From the inside flap:
Carol is unhappily married to a man she doesn’t love and mother to a daughter she doesn’t understand. Stuck in a life she doesn’t want and crippled with guilt, she can’t shake the feeling that she has wasted her life. So she puts pen to paper and writes a Letter to the Universe.
Albert is a widowed postman, approaching retirement age, and living with his cat, Gloria, for company. Slowly being pushed out at his place of work, he is forced down to the section of the post office where they sort undeliverable mail. When a series of letters turn up with a smiley face drawn in place of an address, he cannot help reading them.
Sometimes when I read, I feel I am hovering above the story, acutely aware of the tactics of the writer, the outline, the plan. I wonder if this is the editor in me, or if it is simply the sign of a reader. With Lost & Found by Tom Winter, unfortunately, I was aware of a supreme lack of character.

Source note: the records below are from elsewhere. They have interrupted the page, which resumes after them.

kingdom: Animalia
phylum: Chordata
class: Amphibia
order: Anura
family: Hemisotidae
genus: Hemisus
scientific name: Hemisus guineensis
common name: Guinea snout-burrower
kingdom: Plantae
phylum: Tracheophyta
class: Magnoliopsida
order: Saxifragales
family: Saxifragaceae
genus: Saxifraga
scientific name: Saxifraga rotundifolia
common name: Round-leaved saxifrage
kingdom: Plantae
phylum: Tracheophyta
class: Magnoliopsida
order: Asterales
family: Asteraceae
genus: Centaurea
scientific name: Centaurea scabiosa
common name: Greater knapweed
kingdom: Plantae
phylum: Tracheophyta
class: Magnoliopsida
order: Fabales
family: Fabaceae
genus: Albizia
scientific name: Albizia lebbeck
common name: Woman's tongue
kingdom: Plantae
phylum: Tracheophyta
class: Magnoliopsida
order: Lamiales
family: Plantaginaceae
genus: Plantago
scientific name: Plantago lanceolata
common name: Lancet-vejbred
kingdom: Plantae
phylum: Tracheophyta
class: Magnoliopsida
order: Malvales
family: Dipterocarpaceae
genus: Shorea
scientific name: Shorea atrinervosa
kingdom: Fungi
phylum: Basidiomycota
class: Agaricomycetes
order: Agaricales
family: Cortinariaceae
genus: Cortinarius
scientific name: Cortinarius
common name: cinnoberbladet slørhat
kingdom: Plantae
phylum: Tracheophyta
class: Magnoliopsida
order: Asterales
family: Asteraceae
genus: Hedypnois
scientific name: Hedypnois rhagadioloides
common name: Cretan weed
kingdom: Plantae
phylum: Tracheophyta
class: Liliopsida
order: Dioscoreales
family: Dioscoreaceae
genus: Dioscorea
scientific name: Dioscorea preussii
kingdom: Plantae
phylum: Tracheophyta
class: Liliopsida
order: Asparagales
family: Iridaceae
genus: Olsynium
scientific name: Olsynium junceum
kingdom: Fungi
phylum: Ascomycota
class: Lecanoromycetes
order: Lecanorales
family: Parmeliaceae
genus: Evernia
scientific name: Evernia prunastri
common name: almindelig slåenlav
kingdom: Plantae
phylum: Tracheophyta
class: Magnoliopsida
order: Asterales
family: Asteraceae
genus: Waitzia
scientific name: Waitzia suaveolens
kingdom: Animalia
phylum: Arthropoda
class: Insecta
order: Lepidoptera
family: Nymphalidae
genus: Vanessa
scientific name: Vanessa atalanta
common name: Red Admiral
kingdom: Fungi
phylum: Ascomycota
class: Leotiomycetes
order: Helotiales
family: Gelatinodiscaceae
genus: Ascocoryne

Carol and Albert are both extremely unhappy, though Albert’s unhappiness is much easier to understand. Feeling worthless and lonely with his impending retirement looming, Albert encounters well-meant but still hurtful comments from coworkers and nastiness from his neighbor.
Carol, on the other hand, tells us she is unhappy, but it’s difficult to understand why. She has a teenage daughter who, on the whole, seems much better than many sullen, angry teens in books. Her husband seems simple but relatively kind. Yet she is devastatingly unhappy and plans to leave her husband until he divulges some life-changing news. She begins writing letters, and Albert looks forward to them in the way only a truly lonely man can.
Lost & FoundÂ is a wonderful example of how two readers can read the same book and come away with vastly different impressions. Leeswammes really enjoyed this book. While I did finish it relatively quickly, though, it wasn’t a favorite. I found the characters (Albert being the only exception) wooden and irredeemable. The main impetus for Carol’s angst isn’t really revealed until much too late for me to empathize with her and understand her (often) mean-spiritedness toward her husband and mother. Without any background, the bitterness she feels toward both is difficult to see in any other light. The letters are the best part of this novel, and it would have been interesting to stick with Albert’s perspective more and learn of Carol only through her letters.
This novel has been compared quite a lot on Goodreads to The Unlikely Pilgrimage of Harold Fry, another novel I wasn’t particularly charmed by. Lost & Found, though, is a simpler (and less preachy) attempt to explore those whose unhappiness is so profound that the only means of hope is escape.